# Reheating Pulled Pork?



## smoker13 (Jun 28, 2012)

I started my first pulled pork smoke this morning.  I am using Meoweys stickey as a guide with SoFlaQuer's finishing sauce.  Here they are ready to go into the smoker. 








We are having a housewarming party on Saturday where I will serve the pulled pork.  I want everything to be ready and not leaving a mess in the kitchen (hence making them early).  I plan to put the pulled pork in aluminum containers so that I can reheat them in the smoker on Saturday.  It is supposed to be over 90 degrees and I don't want to turn on the oven so I plan to use the smoker (electric) as my heat source.  Does anyone have any ideas on how long it will take to reheat?  What temp?  I'll keep the pics coming throughout the day.  Thanks for the advice.


----------



## fpnmf (Jun 28, 2012)

I put the PP in a freezer bag or vac pak..then when it's time to reheat they go into a pot of hot water.

Works for me..


----------



## badbob (Jun 28, 2012)

I've used a crock pot with a few tablespoons of water. It worked fine.


----------



## bpopovitz (Jun 28, 2012)

Depending on how much pulled pork I'll use the crock pot with some apple juice.  Or if it is quite a bit, I'll put the foil containers in the oven at 300 for about 30 minutes and then drop them into chaffing dishes for about 30 minutes which works great if you are using the standard half steam table foil pans. In total you want at least an hour to heat up your pork, dont want to go too fast, just remember to keep the apple juice and finishing sauce handy to keep from drying out.


----------



## frosty (Jun 28, 2012)

I have used both methods and so long as you use liquid sparingly, both work fine!


----------



## sqwib (Jun 28, 2012)

I do what Bpopovitz does.

  I have done a few Cub Scout Blue and Gold events and have had great success with steamer pans.

If you add a finishing sauce you are golden.

Save some finishing sauce for the preheat.

Preheat,(what I do)

place pork in the pan, add some finishing sauce, foil the top, preheat oven 20 325° place pan in oven, drop temp to around 275 and warm just until center is warm, place in a steamer pan, fluff pork with a fork and enjoy.


----------



## smoker13 (Jun 28, 2012)

Thanks for the suggestions!  I am 8 hours in and the pork just hit 165.  Ready for foil!


----------



## jack07 (Jun 28, 2012)

Looking good!


----------



## noxcuse (Jun 28, 2012)

BadBob said:


> I've used a crock pot with a few tablespoons of water. It worked fine.

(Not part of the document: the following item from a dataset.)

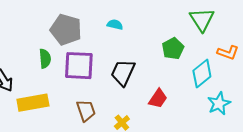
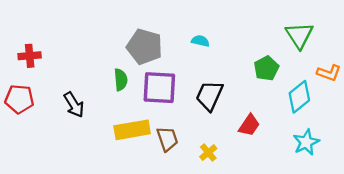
yellow rectangle: (33, 103) -> (132, 130), moved
cyan star: (219, 104) -> (306, 142), moved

Exactly what I do. Never loses it's moisture or tenderness like this.

-----

Sent from my Droid Razr Maxx


----------



## chef jimmyj (Jun 28, 2012)

Info from USDA... *Reheating*
*Foods should be reheated thoroughly to an internal temperature of 165 °F or until hot and steaming*.  http://www.fsis.usda.gov/Factsheets/How_Temperatures_Affect_Food/index.asp

You must reheat thoroughly then you can hold it at anything over 140*F to maintain wholesomeness...JJ


----------



## dean74 (Jun 28, 2012)

I usually add about a cup or so of apple juice into my pulled pork when reheating it!


----------



## smoker13 (Jun 29, 2012)

Thanks for all the suggestions.  I plan to add about 1 cup apple juice to the pork right before I put it into the smoker at 275 for 1 to 1 1/2 hours to reheat fully (165).  Then I will transfer it over to a crock pot to hold temperature throughout the housewarming. 

I would have to say my first pulled pork was a success.  Total they took 13 1/2 hours to cook to a temp of 205.  I put them into a cooler to rest for 1 1/2 hours.  The bone fell out easily and pulling was a cinch.  Here are some more pictures.

First view after opening the foil.







All pulled







And then a close up







Hopefully it will stay as moist and delicious as it was last night.  I plan to add the finishing sauce right before I put it into the crock pot.  Let me know if you have any other advice.


----------



## chef jimmyj (Jun 29, 2012)

Looks awesome!...JJ


----------



## sqwib (Jun 30, 2012)

Looks awesome


----------



## davidhef88 (Jun 30, 2012)

Great looking pork!  Thumbs Up


----------



## dean74 (Jun 30, 2012)

Pork looks like it was a success!


----------